I mean, there’s literally nothing I could buy there, so why would I go there?
Which my editor totally got, but it has me thinking about how different my internal landscape of Nashville looks because I just know there are places that are off-limits to me. Or not off-limits. I’m not banned from them or anything. But we have nothing to do with each other. Those places aren’t for me and I can’t find anything for me in those places.
I don’t really mind that, though. Not in this day and age when the internet makes so many things available.
What I do mind is that there’s no real acknowledgement of their decision to exclude me and whether that’s moral.
Anyway, I guess I’ll learn some about these places.
My brother called me this morning to say that his grandson had been born and so now I am a great aunt. So far it feels awesome, except that the baby blanket I intended for them is still sitting in my dryer.
Y’all, I recorded a podcast episode, wrote an article, organized my photos for the book, cleaned my house, made some yarn, grocery shopped, got caught up on The Magnus Archives and almost finished this afghan.
I love this afghan so much. It’s kind of a mess, I guess, but all the yarn is so beautiful and I love how there’s so much to look at. I really hope the Professor likes it.
Yesterday I had such a good Thinking about America day, full of discussions about the American project and whether it can be salvaged.
I’m also listening to a podcast hosted by a wizard. I haven’t listened to it long enough to decide if I would recommend you listen to the podcast or not, but it’s interesting. His being a wizard is part actual magical belief and part performance art.
But a thing I do like about it is his goal is to move us all into a slightly better reality.
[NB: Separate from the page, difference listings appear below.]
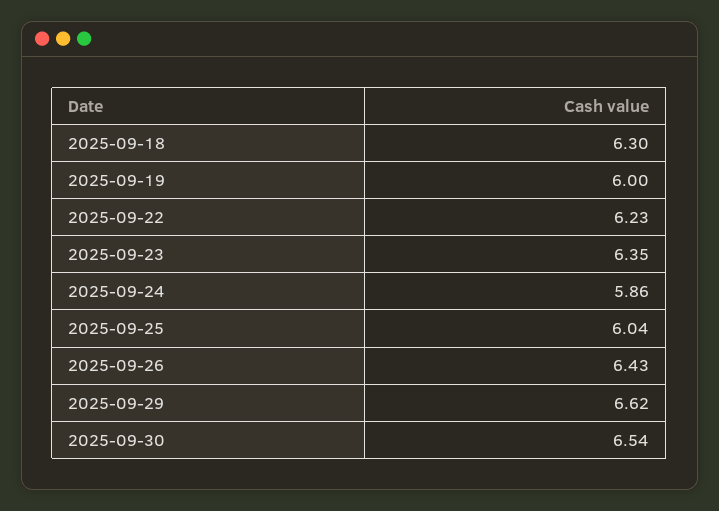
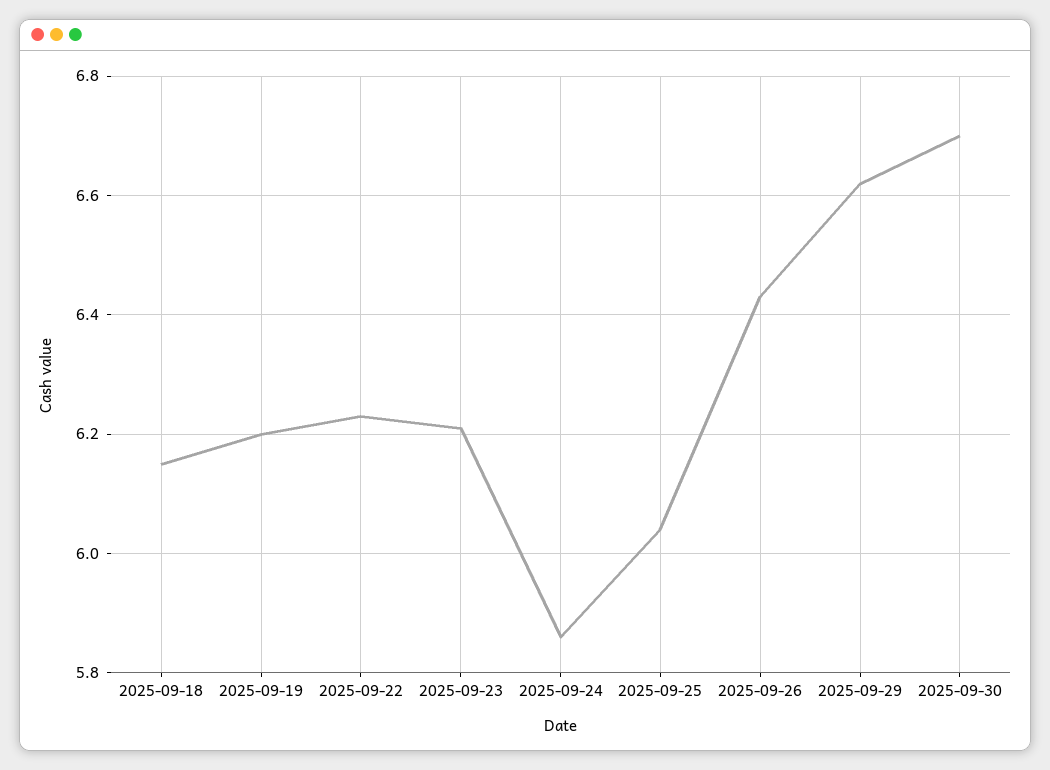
2025-09-18: 6.3 -> 6.15
2025-09-19: 6 -> 6.2
2025-09-23: 6.35 -> 6.2
2025-09-30: 6.54 -> 6.7

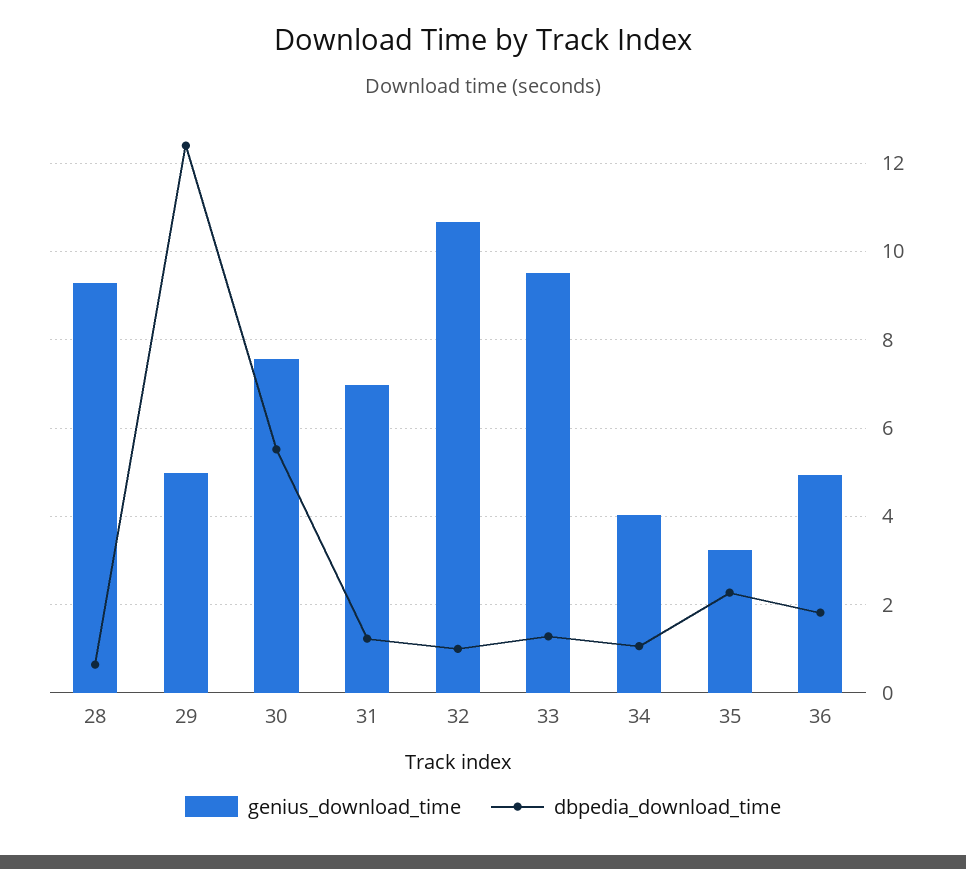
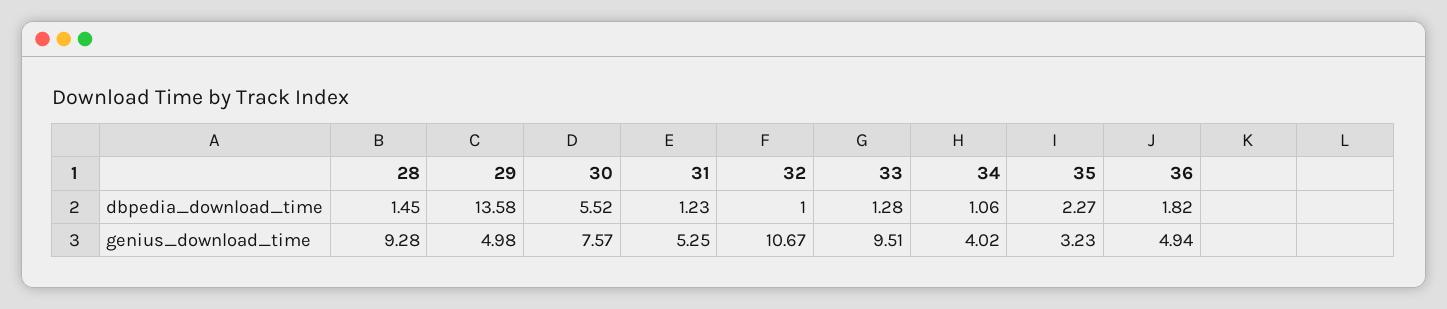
dbpedia_download_time, 28: 0.6 -> 1.45
dbpedia_download_time, 29: 12.4 -> 13.58
genius_download_time, 31: 7 -> 5.25

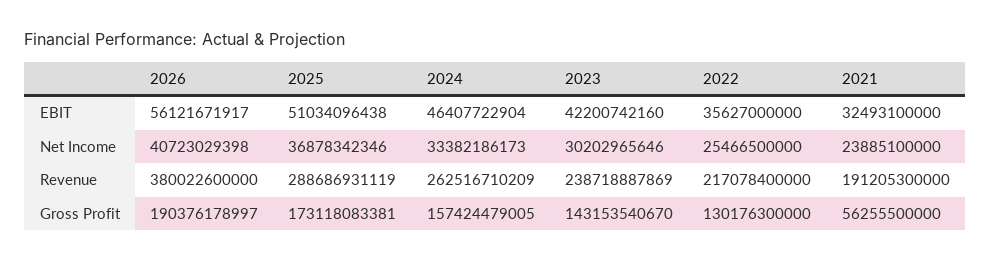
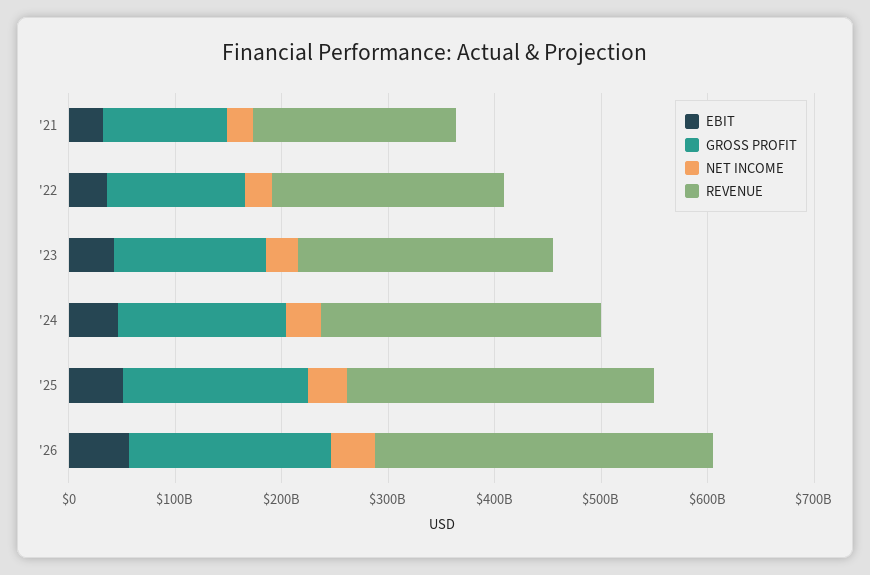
Revenue, 2026: 380022600000 -> 320000000000
Gross Profit, 2021: 56255500000 -> 120000000000

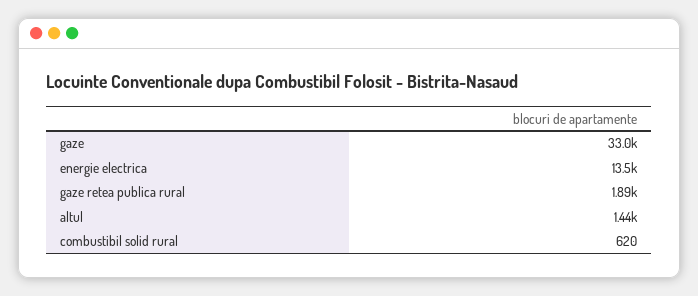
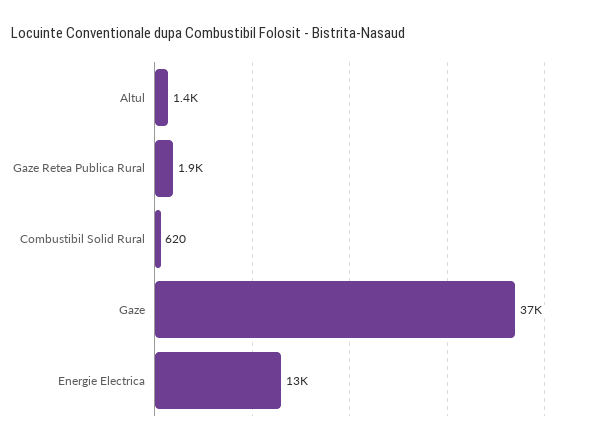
gaze: 33000 -> 37000

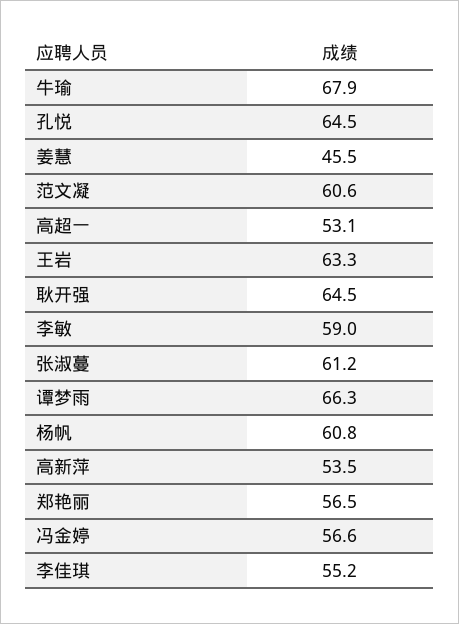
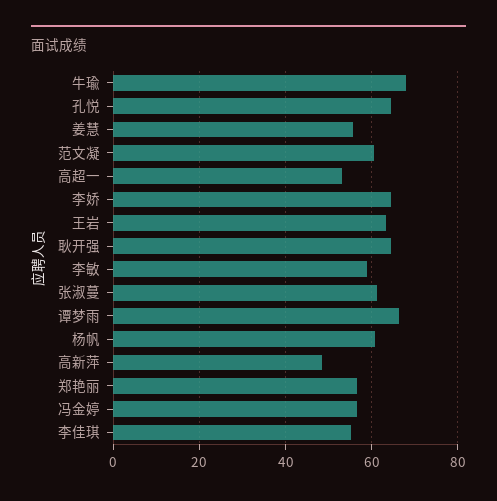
姜慧: 45.5 -> 56
高新萍: 53.5 -> 48
李娇: none -> 64

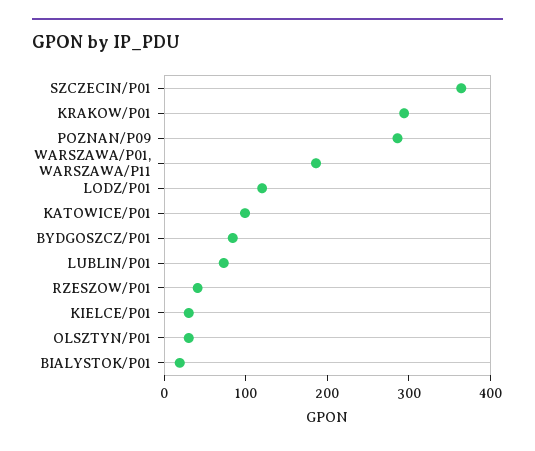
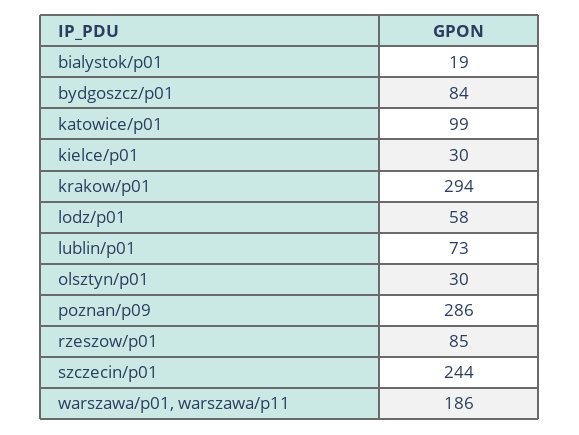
SZCZECIN/P01: 360 -> 244
LODZ/P01: 120 -> 58
RZESZOW/P01: 40 -> 85

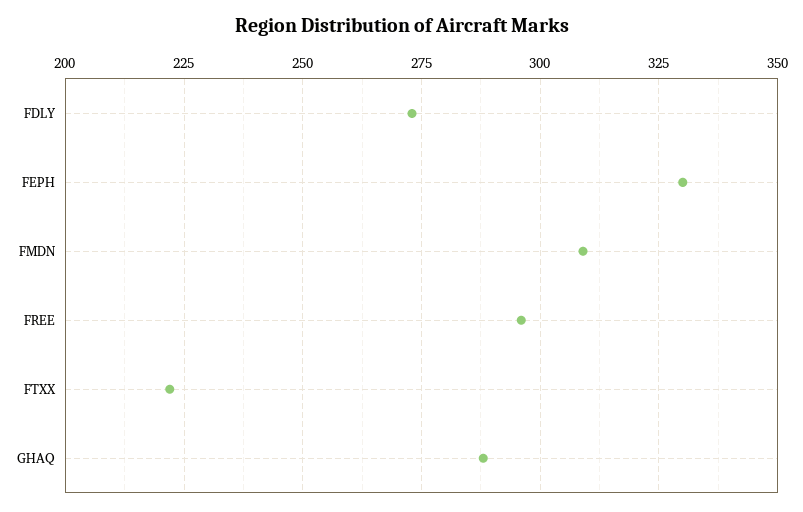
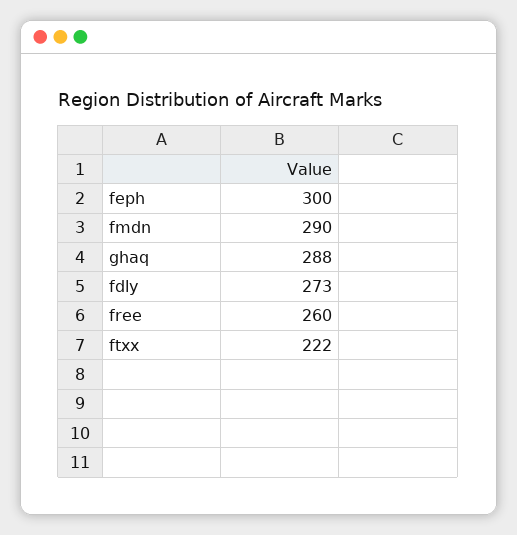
FEPH: 330 -> 300
FMDN: 310 -> 290
FREE: 295 -> 260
He claims he’s not powerful enough to do much more than that, but that, if we all act with intention and verbalize that this is what we want and then make choices we hope will lead there, then, tada, there we’ll be.
Which is one of those things that is simultaneously so stupid and true.
But also maybe feels like what I can do about America that will actually have any effect.
The Professor’s afghan has veered off in a different direction from the other Bauhaus blanket I made. We’re going to get back to the bottom pattern in a little bit, but first, I want some squares.
There’s something happening to me with this afghan that’s hard to explain, but I want to try anyway. Usually, when I make an afghan, I am following a pattern or I want the afghan to look a certain way.
But with this afghan, in part because I trust the Professor to at least appreciate the effort, I want the Professor to look at it certain ways. Look how this yarn I made looks when it’s this wide, next to this other yarn I made. Look at it running in this direction. Now look at it running in this other direction. Feel how the llama yarn is so soft. Feel all the bumps in the weird yarns.
And there is a feeling I have inside me that I can’t really name, but that I want The Professor and whoever else sees her afghan to also feel when they look at it.
I saw Jim Ridley yesterday, on Wedgewood, stumbling into the light from… I don’t know where. He was wearing a black suit and sun-glasses. He looked ovewhelmed. Maybe distressed.
I felt sick, like literally nauseous. I kept looking at him and I kept waiting for his features to resolve into something unfamiliar, the way they do when you’ve mistaken a stranger for a friend. Maybe it was because of the sunglasses, because I couldn’t see his eyes, but he never didn’t look like Jim anymore.
In order to keep from having a panic attack while I was driving, I had to go through all the reasons it couldn’t be Jim: I’ve never in my life seen Jim in a suit, let alone a black suit on a hot July day. But what if he were buried in one? Oh, right, he wasn’t buried. He was cremated.
And that let me go on. But it still unsettled the fuck out of me.
I know–I know–that was a real person. Someone who just weirdly resembled Jim and just happened to be knocking around a neighborhood he spent a lot of time in.
But man, I can’t shake the feeling that I’ve seen something you can’t go back from seeing.